■ Prompt 1 ■
Rewrite the article on New Mexico crime from "Albuquerque police respond" down to "the 2019 report.", substituting "the state" for each occurrence of "New Mexico".
■ Prompt 2 ■
Carry the article on New Mexico crime forward, starting after its final sentence.

++++ Excerpt

Search

State has apparent dip in violent crime - Albuquerque Journal

bulukuci.blogspot.com

Albuquerque police respond to a shooting near Bianchetti Park, near Chelwood and Lomas NE, in 2019. Crime rates in New Mexico remain higher than the national average. (Adolphe Pierre-Louis/Journal)

Copyright © 2020 Albuquerque Journal

Last year, for the first time in several years, both violent crime and property crime appeared to dip in New Mexico, according to a recently released report from the FBI.

However, the data is misleading, because Albuquerque’s property crime data is not included in the statewide tally and because other jurisdictions – including Bernalillo County, Doña Ana County and eight other counties and a few cities – are not included in the 2019 report.

................................................................

In any case, crime rates in New Mexico remain much higher than the national average.

The FBI’s annual “Crime in the United States” report, released every fall, collects crime data from law enforcement agencies across the country and provides several tables with data on specific counties, cities and states.

In 2019, property crime in Albuquerque was not included in a table of New Mexico cities because the Albuquerque Police Department had overreported burglaries.

++++++++
++++ Extracted information

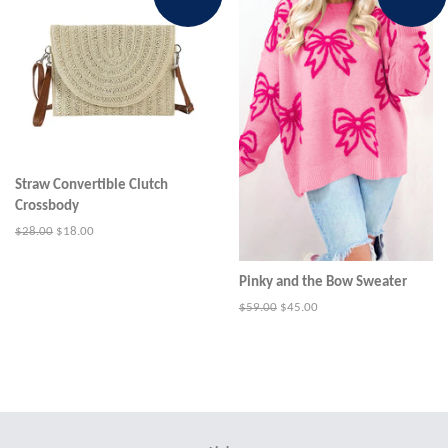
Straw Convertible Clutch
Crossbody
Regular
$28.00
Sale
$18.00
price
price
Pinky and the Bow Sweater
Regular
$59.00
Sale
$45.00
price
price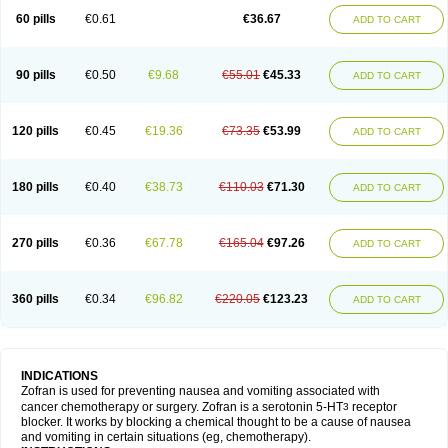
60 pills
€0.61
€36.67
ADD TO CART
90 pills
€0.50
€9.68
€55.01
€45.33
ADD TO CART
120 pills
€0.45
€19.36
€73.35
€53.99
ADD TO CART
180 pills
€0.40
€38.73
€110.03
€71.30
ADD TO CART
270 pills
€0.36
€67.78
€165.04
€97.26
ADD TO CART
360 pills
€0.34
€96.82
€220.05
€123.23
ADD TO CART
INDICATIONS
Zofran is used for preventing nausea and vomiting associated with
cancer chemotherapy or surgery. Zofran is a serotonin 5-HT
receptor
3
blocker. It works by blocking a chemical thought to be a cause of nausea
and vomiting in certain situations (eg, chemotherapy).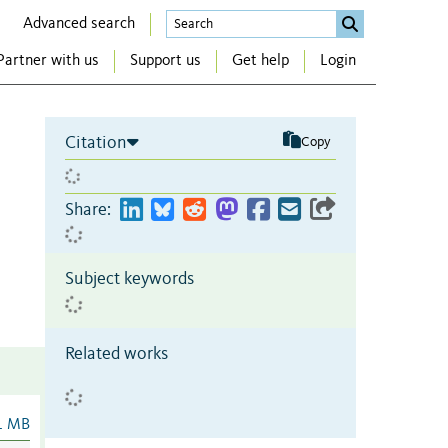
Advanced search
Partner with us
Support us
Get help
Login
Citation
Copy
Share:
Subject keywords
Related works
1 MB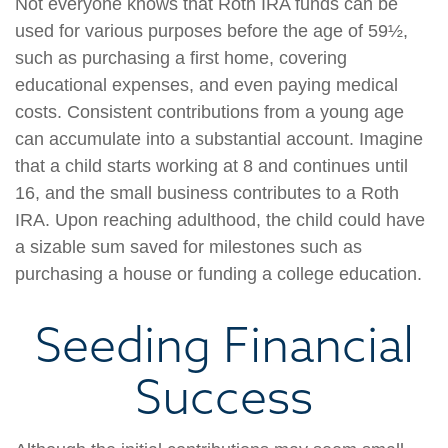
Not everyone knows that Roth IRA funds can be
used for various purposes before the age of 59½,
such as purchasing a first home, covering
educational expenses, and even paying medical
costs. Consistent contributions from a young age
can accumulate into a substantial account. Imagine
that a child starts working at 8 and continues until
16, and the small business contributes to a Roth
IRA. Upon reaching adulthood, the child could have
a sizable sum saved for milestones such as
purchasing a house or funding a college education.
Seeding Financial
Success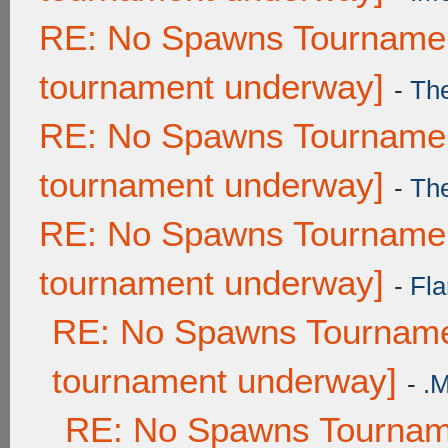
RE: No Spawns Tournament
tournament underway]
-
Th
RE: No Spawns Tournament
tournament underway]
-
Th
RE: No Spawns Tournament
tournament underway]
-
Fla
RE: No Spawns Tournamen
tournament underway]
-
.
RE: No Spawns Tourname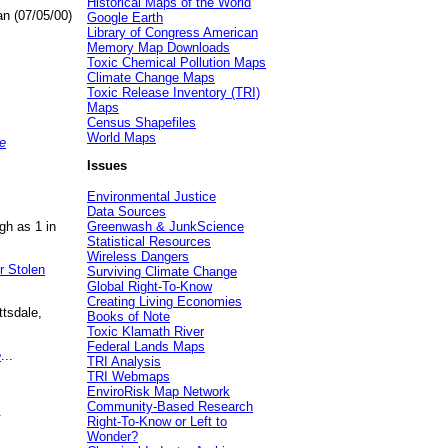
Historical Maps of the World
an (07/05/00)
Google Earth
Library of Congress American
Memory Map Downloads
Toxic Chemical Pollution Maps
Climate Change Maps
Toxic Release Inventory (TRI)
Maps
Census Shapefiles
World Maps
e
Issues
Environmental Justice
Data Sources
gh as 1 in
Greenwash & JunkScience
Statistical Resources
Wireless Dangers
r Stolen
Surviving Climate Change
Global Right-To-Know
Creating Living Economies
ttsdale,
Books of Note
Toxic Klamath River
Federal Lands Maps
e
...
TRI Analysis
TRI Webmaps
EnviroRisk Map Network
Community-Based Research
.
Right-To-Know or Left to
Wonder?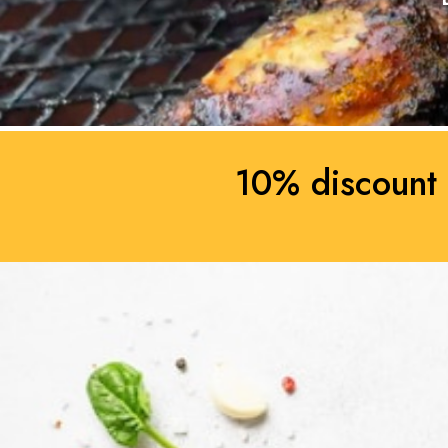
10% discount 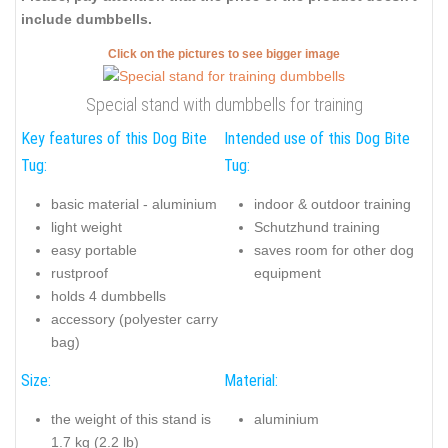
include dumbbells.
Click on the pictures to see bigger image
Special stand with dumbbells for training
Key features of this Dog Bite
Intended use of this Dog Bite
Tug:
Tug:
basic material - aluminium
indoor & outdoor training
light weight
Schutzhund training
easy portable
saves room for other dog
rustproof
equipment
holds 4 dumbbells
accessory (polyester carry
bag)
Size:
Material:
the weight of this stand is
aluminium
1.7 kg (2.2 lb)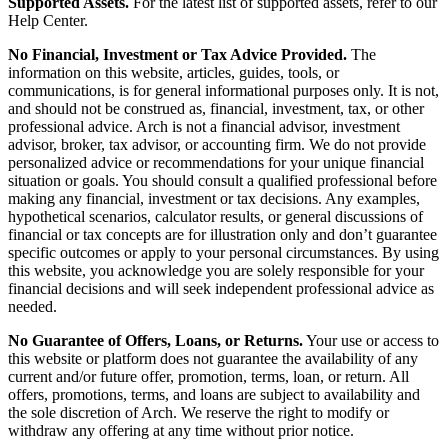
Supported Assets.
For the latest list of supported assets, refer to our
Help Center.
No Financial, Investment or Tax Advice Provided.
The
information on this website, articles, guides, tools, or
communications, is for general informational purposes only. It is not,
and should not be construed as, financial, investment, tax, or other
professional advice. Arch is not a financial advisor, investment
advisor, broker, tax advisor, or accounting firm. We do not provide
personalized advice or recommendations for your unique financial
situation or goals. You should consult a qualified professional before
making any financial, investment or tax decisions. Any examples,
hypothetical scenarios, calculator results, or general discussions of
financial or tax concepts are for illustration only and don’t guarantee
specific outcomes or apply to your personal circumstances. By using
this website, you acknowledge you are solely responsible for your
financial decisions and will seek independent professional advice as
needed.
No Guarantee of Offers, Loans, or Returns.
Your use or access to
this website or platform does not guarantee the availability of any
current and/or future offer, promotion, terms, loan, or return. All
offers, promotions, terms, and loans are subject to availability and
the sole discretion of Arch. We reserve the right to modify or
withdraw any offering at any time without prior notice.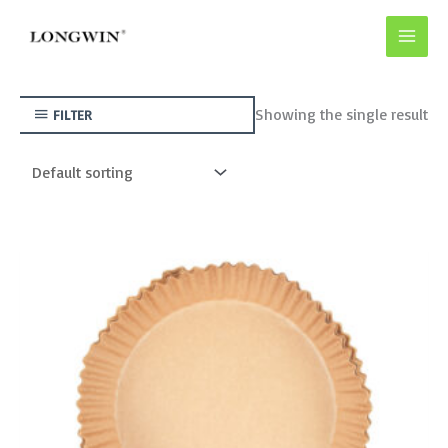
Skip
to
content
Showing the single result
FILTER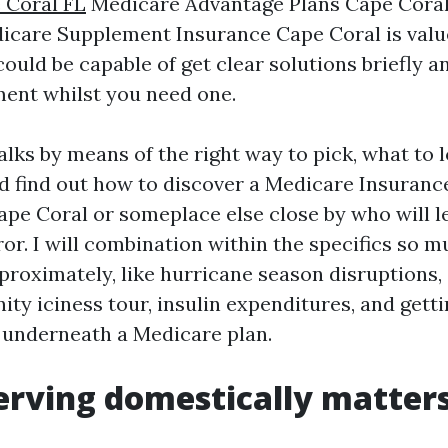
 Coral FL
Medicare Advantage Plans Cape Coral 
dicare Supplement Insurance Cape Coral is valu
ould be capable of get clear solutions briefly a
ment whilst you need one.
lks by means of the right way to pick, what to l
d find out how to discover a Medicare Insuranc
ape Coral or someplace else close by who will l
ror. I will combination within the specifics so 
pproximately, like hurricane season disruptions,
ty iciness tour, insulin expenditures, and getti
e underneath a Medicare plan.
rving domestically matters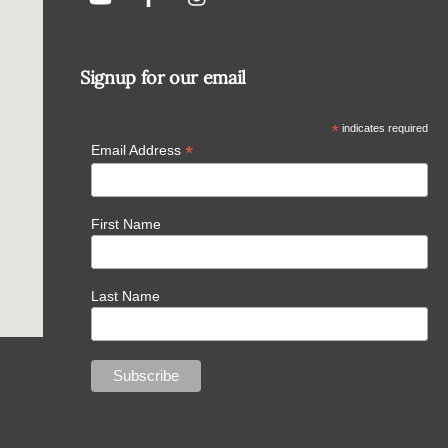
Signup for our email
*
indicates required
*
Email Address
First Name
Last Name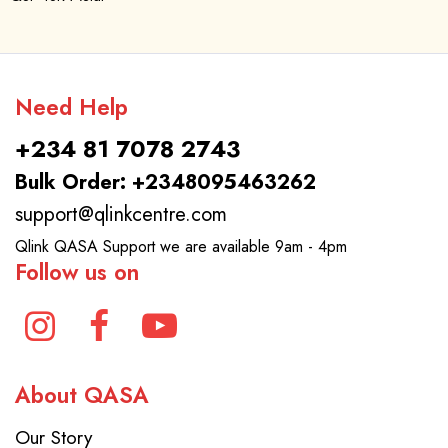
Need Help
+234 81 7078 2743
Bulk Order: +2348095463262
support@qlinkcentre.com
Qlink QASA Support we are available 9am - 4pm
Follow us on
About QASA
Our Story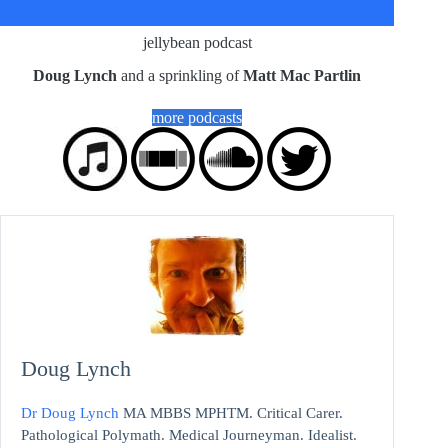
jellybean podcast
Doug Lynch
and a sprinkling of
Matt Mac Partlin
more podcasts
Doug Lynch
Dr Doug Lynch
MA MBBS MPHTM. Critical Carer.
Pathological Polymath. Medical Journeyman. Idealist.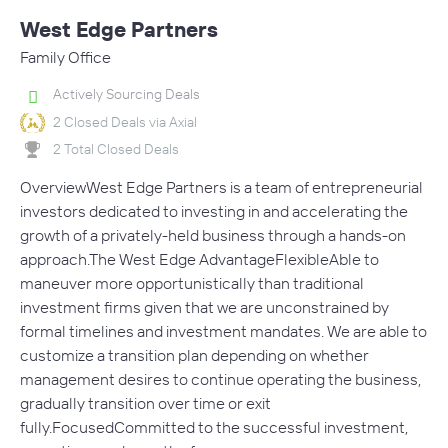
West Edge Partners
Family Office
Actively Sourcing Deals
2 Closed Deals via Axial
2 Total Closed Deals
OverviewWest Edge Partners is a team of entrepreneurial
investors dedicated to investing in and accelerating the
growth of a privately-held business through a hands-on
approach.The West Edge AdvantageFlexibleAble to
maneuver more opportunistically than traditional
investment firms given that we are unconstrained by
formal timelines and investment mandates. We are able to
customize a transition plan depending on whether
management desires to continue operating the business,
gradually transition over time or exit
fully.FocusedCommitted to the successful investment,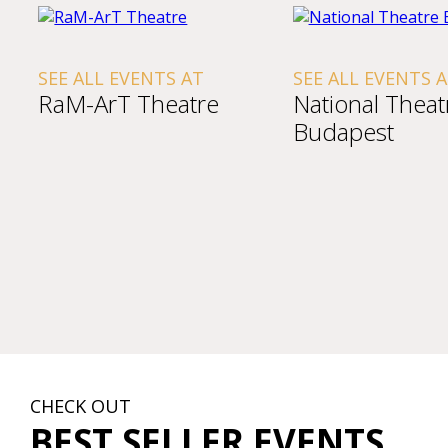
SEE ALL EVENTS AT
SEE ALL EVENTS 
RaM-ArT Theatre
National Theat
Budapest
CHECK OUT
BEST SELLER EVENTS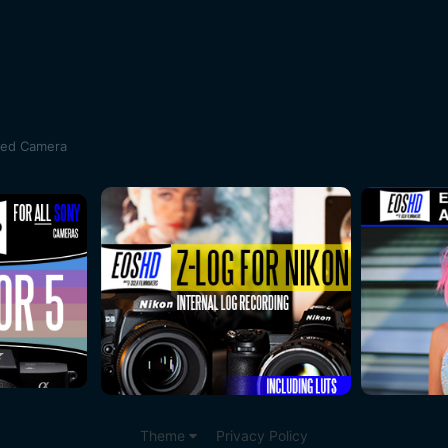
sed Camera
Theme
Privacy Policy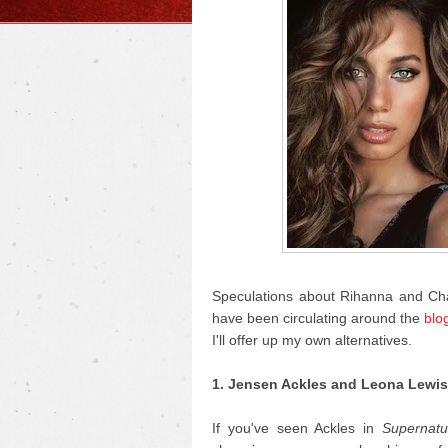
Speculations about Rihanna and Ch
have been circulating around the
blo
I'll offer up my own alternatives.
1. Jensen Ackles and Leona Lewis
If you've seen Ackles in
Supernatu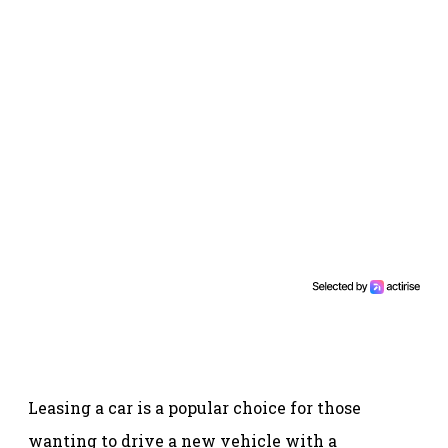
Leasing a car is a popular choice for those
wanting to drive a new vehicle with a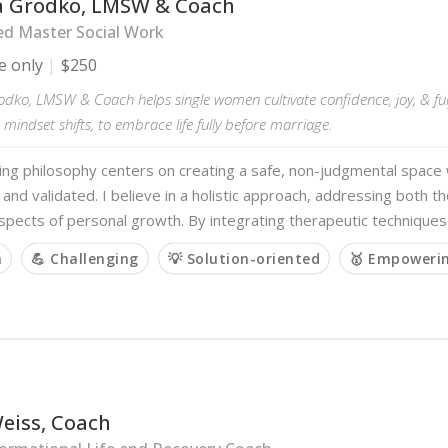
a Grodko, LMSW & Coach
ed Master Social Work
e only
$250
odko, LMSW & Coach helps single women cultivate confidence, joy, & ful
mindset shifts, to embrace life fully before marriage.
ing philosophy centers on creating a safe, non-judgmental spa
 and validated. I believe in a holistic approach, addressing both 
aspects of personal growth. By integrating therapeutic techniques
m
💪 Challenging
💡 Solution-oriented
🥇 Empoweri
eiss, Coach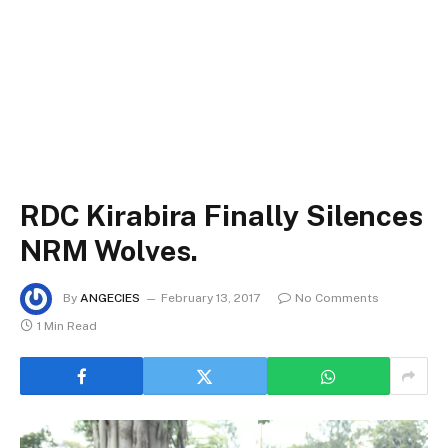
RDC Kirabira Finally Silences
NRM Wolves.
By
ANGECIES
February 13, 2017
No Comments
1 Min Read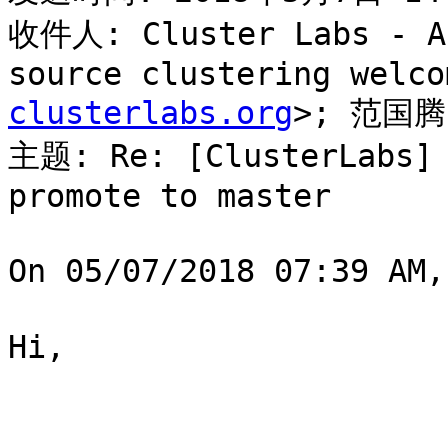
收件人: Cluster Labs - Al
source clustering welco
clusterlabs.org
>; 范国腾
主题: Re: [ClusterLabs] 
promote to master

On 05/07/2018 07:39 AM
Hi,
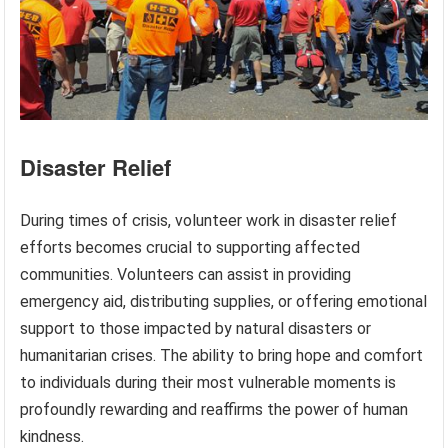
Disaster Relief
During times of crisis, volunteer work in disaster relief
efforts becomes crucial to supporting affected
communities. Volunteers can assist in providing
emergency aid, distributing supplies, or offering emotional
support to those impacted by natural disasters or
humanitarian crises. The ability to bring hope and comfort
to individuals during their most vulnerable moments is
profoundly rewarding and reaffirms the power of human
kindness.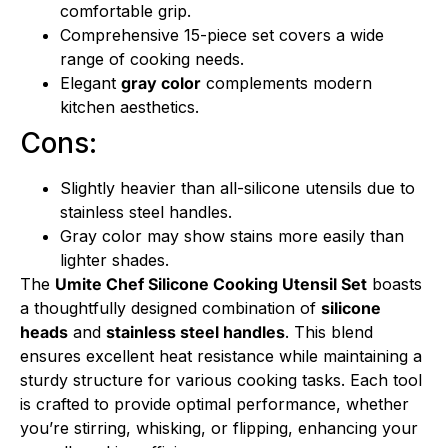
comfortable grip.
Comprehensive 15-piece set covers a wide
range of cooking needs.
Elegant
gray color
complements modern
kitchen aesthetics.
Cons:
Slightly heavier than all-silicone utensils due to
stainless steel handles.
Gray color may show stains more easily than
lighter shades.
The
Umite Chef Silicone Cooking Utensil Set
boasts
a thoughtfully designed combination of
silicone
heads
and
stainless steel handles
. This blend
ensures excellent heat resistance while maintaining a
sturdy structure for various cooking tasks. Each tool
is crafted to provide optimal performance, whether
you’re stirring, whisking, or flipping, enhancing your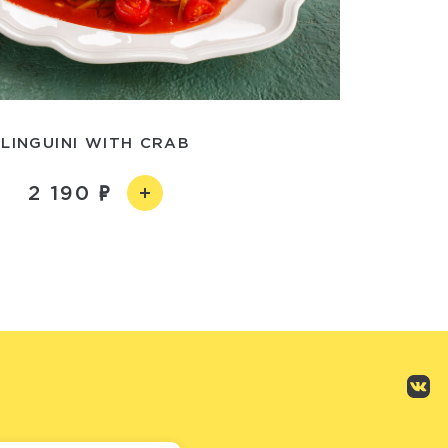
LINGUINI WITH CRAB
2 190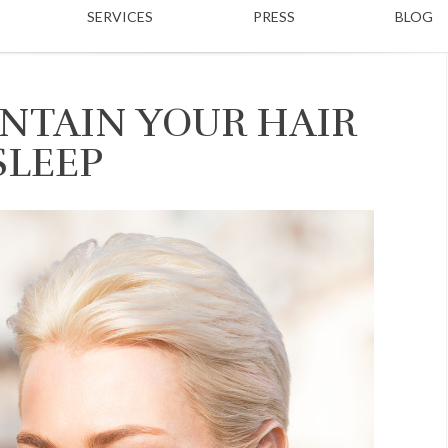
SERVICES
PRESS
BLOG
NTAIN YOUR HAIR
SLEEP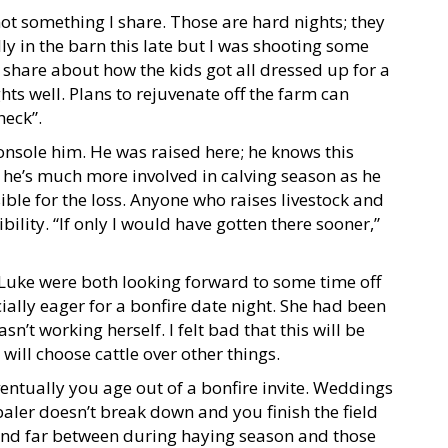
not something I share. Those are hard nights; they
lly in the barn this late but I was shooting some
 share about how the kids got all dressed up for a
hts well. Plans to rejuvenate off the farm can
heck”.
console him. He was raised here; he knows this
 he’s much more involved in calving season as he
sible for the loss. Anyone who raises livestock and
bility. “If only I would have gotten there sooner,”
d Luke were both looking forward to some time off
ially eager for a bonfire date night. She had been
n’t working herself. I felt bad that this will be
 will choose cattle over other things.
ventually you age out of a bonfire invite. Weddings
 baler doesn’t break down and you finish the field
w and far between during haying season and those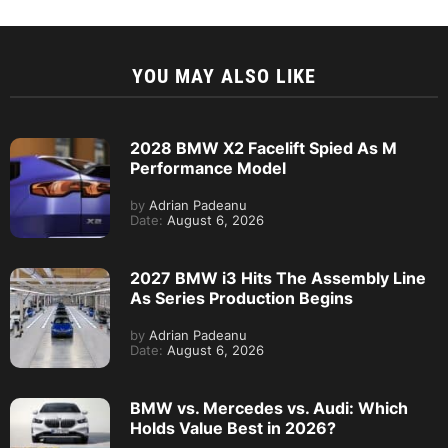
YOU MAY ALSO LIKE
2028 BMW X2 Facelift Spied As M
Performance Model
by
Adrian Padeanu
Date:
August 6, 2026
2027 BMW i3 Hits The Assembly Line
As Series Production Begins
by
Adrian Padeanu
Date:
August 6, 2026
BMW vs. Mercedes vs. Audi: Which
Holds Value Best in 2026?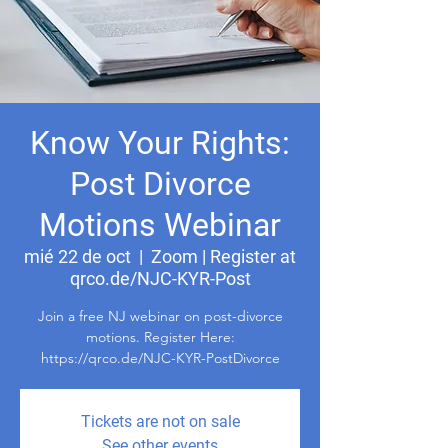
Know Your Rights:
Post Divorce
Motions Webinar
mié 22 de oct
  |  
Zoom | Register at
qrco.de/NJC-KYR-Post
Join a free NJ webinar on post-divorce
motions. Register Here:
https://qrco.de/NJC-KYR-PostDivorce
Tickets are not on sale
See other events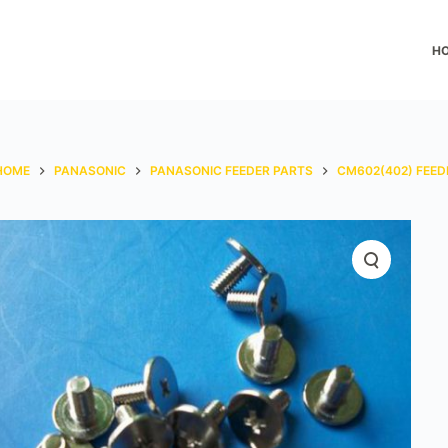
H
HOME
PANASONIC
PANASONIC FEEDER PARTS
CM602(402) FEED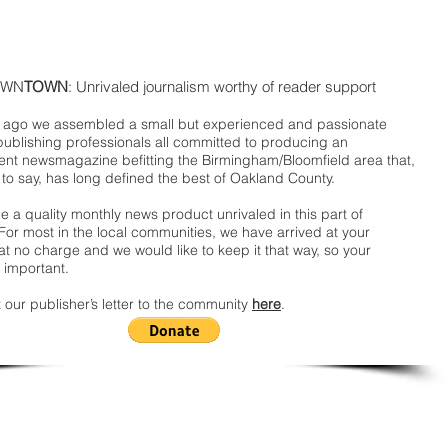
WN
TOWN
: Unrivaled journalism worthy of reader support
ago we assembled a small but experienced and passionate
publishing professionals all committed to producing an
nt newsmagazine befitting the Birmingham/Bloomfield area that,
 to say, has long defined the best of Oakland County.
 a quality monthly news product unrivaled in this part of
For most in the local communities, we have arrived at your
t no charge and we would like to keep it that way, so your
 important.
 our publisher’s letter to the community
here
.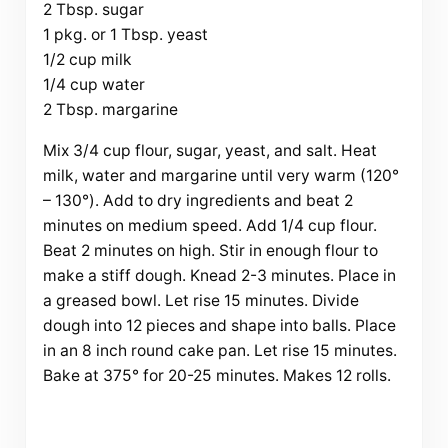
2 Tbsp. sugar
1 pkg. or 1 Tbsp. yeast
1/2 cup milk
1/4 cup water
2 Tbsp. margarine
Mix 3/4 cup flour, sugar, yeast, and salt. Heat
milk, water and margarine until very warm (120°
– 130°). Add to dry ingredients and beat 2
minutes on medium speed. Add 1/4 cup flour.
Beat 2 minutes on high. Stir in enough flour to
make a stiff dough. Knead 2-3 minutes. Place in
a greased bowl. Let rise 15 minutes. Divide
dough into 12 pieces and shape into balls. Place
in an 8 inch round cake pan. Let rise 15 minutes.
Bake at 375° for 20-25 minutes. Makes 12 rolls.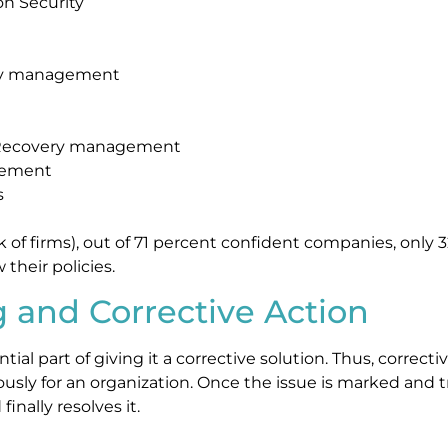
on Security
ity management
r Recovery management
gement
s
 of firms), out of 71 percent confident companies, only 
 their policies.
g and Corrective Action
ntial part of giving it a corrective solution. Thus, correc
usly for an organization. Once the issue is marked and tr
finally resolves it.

++++++++

■ Reply 1 ■
Albuquerque police respond to a shooting near Bianchetti Park, near Chelwood and Lomas NE, in 2019. Crime rates in the state remain higher than the national average. (Adolphe Pierre-Louis/Journal)

Copyright © 2020 Albuquerque Journal

Last year, for the first time in several years, both violent crime and property crime appeared to dip in the state, according to a recently released report from the FBI.

However, the data is misleading, because Albuquerque’s property crime data is not included in the statewide tally and because other jurisdictions – including Bernalillo County, Doña Ana County and eight other counties and a few cities – are not included in the 2019 report.

■ Reply 2 ■
Gilbert Gallegos, a spokesman for APD, said the problem arose due to a rule change regarding apartments and storage sheds. APD had reported more than 80 burglaries, accounting for break-ins at each storage unit across three facilities, but it should have counted each facility that was broken into, not each unit, Gallegos said. He said that the department has since amended the data but that it was not included in the data Albuquerque provided for the annual report.

As for the other jurisdictions, an FBI spokesman said, “The data submitted to the FBI for the agency was not 12 months complete at the publication deadline.”

A spokeswoman for the Bernalillo County Sheriff’s Office said the agency switched to the format required by the FBI – the National Incident Based Reporting System – and has been sending in monthly totals since January 2020.

However, spokeswoman Jayme Fuller said that the deadline for the data to be included in the Crime in the United States report was March 16 and that the FBI’s NIBRS team didn’t notify the BCSO’s contact with the FBI that the Sheriff’s Office passed the certification until May.

“At that time, the deadline had passed and the tables had already been built for publication,” Fuller wrote in an email. “Any data that is received after the deadline is updated in their Masterfiles, but does not appear in their online publication release.”

Asked whether it was correct to say that it was unknown whether crime actually decreased from 2018 to 2019 because some jurisdictions were not reported or fully reported, a spokesman for the New Mexico Department of Public Safety said, “That would be a fair statement.”

Murder rate up

The data in the Crime in the United States Report shows that across the state, the violent crime rate was 2.7% lower last year – 832.2 crimes per 100,000 in 2019, compared to 856.6 crimes per 100,000 in 2018 – and the property crime rate was 8.9% lower – 3112.7 crimes per 100,000 in 2019 compared with 3,419.7 crimes per 100,000 in 2018.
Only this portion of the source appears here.